In January of 2003, Matt Nee returned to the Ohio Supreme Court. By that time, he had graduated from law school, passed the bar, was a lawyer in good standing with the state of Ohio and had served a couple of years as a law clerk for Judge Patricia Ann Blackmon at the Eight District Court of Appeals. His return to the Supreme Court marked an important new chapter in Matt’s legal career – he was coming back to where he had been an unpaid extern, but this time in a different capacity.
In the more than twenty years that my colleagues and I worked for Justice Pfeifer, we saw dozens of externs come and go, but Matt was the only one who made a lasting impression on us all. The externs as a group were an exceptionally bright and talented collection of young people. They were eager and hardworking, and almost all of them took the position seriously.
So what set Matt apart? He had an unmistakable quality about him, something intangible that’s difficult to describe. Even meeting him for the first time, we all felt that we were reacquainting with an old friend. You got the immediate impression that here was someone genuine, a bright, talented person who didn’t need to let everyone know how smart he was. Some people call that being comfortable in your own skin. Whatever “it” is, Matt had it.
Several years after he had served as our extern, we learned that there was an opening for a law clerk in Justice Maureen O’Connor’s office. We instantly thought of Matt. We told him about the opening, and he submitted his resume. We weren’t surprised when Justice O’Connor decided to hire him over all the other candidates for the job.
Being a law clerk for a Supreme Court justice isn’t just a position that looks good on a resume; it’s an opportunity for an attorney to stretch his or her legal muscles.
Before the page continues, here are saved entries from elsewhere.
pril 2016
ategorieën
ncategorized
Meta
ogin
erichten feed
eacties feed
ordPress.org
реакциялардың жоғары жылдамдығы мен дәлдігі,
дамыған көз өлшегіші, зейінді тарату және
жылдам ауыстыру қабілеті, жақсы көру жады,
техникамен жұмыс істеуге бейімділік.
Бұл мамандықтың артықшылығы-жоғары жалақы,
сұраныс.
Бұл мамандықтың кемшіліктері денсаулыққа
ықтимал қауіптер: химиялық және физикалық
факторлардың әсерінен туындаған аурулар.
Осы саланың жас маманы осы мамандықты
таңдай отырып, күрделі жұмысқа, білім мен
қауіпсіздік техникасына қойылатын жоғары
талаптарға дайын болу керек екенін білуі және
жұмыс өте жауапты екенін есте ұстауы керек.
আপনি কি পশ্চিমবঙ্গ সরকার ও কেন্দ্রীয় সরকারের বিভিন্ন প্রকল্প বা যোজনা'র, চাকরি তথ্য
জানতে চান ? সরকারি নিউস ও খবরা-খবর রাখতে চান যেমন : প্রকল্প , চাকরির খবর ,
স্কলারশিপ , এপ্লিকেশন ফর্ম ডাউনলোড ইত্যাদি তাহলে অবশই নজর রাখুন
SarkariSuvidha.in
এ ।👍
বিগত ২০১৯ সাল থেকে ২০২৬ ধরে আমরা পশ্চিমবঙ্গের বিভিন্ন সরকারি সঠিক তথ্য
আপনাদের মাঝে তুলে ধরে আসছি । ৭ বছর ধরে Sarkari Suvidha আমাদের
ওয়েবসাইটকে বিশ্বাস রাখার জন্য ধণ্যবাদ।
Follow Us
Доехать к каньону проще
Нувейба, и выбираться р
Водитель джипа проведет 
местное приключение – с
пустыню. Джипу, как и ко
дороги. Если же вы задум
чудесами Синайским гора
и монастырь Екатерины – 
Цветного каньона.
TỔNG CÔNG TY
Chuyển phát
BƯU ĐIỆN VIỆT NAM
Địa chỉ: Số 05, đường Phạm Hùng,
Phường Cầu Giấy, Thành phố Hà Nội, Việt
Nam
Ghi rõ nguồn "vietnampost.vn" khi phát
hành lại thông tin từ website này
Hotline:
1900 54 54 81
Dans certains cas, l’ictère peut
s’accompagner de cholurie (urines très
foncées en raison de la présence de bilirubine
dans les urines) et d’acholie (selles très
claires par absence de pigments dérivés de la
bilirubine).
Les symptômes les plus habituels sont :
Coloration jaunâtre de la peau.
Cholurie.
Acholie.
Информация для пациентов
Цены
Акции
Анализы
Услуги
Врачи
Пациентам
Clerks have to become well versed in a wide array of legal issues.
In an old episode of Seinfeld, Jerry’s off-kilter neighbor, Kramer, develops a cough and needs to seek medical attention. Rather than seeing a doctor, Kramer decides he wants to see a veterinarian. He reasons that doctors only work on people, but vets are far more diverse. “I’ll take a vet over an MD any day,” he says. “They’ve got to be able to cure a lizard, a chicken, a pig, a frog all on the same day.”
Law clerks are sort of the veterinarians of the legal profession. Depending on the cases that are assigned to them they have to be ready to work on an assault case, an insurance dispute, a child custody matter, or a search and seizure that may have violated the Fourth Amendment – “all on the same day.”
After doing all the necessary research, law clerks then must write a legal opinion that withstands the scrutiny of their justice, the six other justices, and the editors in the reporter’s office. And those opinions that they write for their justices will be preserved in Ohio’s law books forever. Legally speaking, it’s the big leagues.
Matt worked for Justice O’Connor for two years before heading into private practice. But his time at the Court left him well connected in Ohio’s legal community.
Earlier this year, Matt had the chance to return to the Ohio Supreme Court – as an attorney representing a client named Andrew Jackson. And he had the rare honor of arguing his case before a court presided over by his old boss – Maureen O’Connor. In 2010, Justice O’Connor was elected as Ohio’s Chief Justice. In so doing, she became the first female chief justice in Ohio’s history. She was reelected in 2016, running unopposed for a second term.
I don’t know how many people have pulled off what Matt has done – working as an extern, a law clerk and then arguing before the Court as a private attorney. I would think it has to put him in a select group – the few who have completed the “Supreme Court Triple Crown.”
Now, if he ever wants to run for the Supreme Court, he can go for the Grand Slam.